What is the likelihood of this system working? http://www.jovoto.com/projects/300house/ideas/12588/
He’s in Cambodia, making the papercrete panels and sliding them in place, then coating it in cement. Would that be enough to offset the molding tendencies?
I don’t trust that system. They’re in a very rainy/humid climate. How will they replace the panels if they fail in 5-10 years? Why risk it? There are lots of other viable options.

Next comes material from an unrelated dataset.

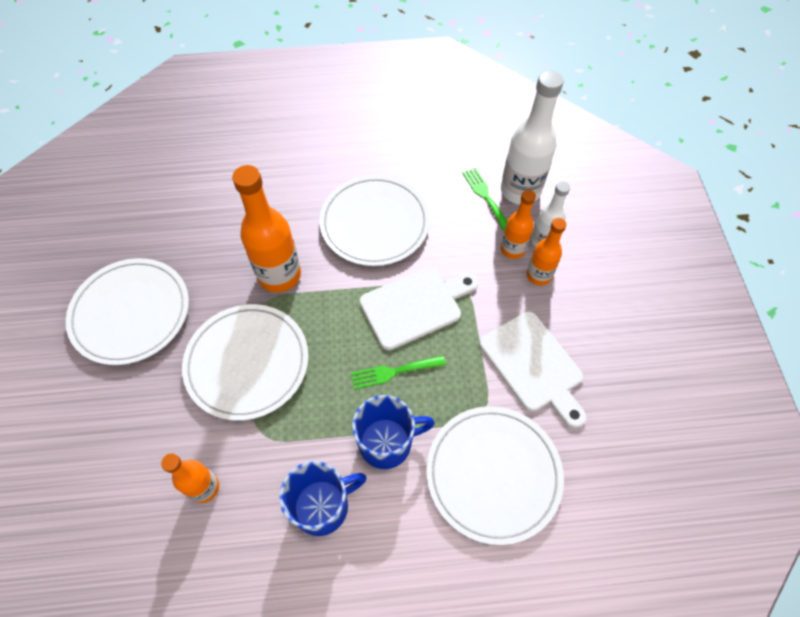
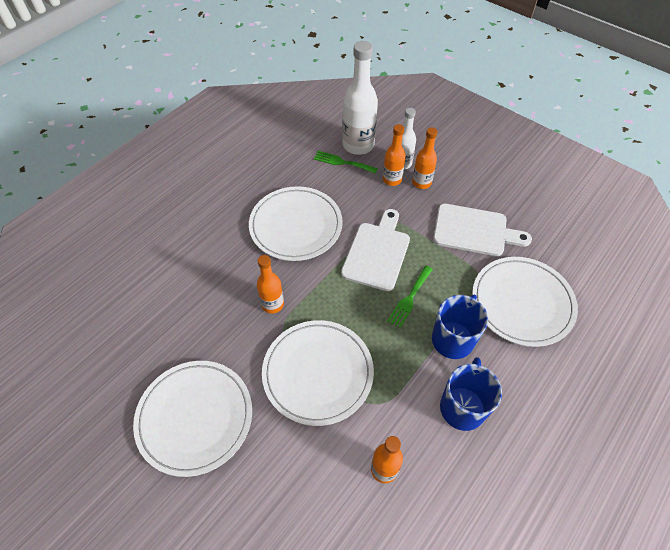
camera: 45 degrees left, 5 degrees down
(279, 275) = (272, 304): orange bottle -> orange bottle, size x0.58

I am planning a hyperadobe building this summer in northern Pennsylvania. This idea is intriguing for insulating properties although is papercrete suitable for cold wet areas? Are there problems with mold and how do you weatherproof such a wall? Does anyone know of a good resource on papercrete?
No, it’s not suitable for cold, wet areas. Papercrete can mold. It’s being used primarily in the desert southwest, and even then sometimes the houses have mold problems.
If you consider papercrete much you would strawbale in the way it is used for building, you can be fairly safe with the objection about possible mold. It is well known that a strawbale wall needs a good roof over it with a substantial eave, and it needs to be kept off the ground on a good foundation. It should never be used for a roof. Any plasters should be breathable, so that if the wall ever gets damp, it can easily dry out. If you follow these rules, you can safely build with either strawbales or with papercrete.
One of the best resources for information on papercrete is the blog and forum mentioned in the above post, and http://www.livinginpaper.com.
Not to rain on your parade,im not crazy about papercrete.Ive read about mold and fire problems.Sounds like it could be a winner in China.
I hauled scrap paper and cardboard to a plant that made newpaper stock and
cardboard boxs.I read a trade magazine that talked about a plant in china that got six hundred ocean containers a day.They turned cardboard into theyre version of drywall.American cardboard was considered the best.The company was called six dragons?The owner and president is a women.I wondered if it was a fire hazard.
Lately im on the acrylic cement idea.
I was thinking about an hexayurt with some additional wood strips to stiffen the panels then covered in fiberglass mesh and acrylic concrete.I may do this for a permanant place.mabe lightly earth covered.You could use insulated panels or even cardboard,mabe even use the cardboard for a mold,then remove.I got some of the idea from reading about ferrocement for making water tanks.Amazing what a little chicken wire and cement can do.
Yeah, I’m not a fan of papercrete either. It’s too risky for me.
Thin shell structures are light and fast to build, but typically need insulation.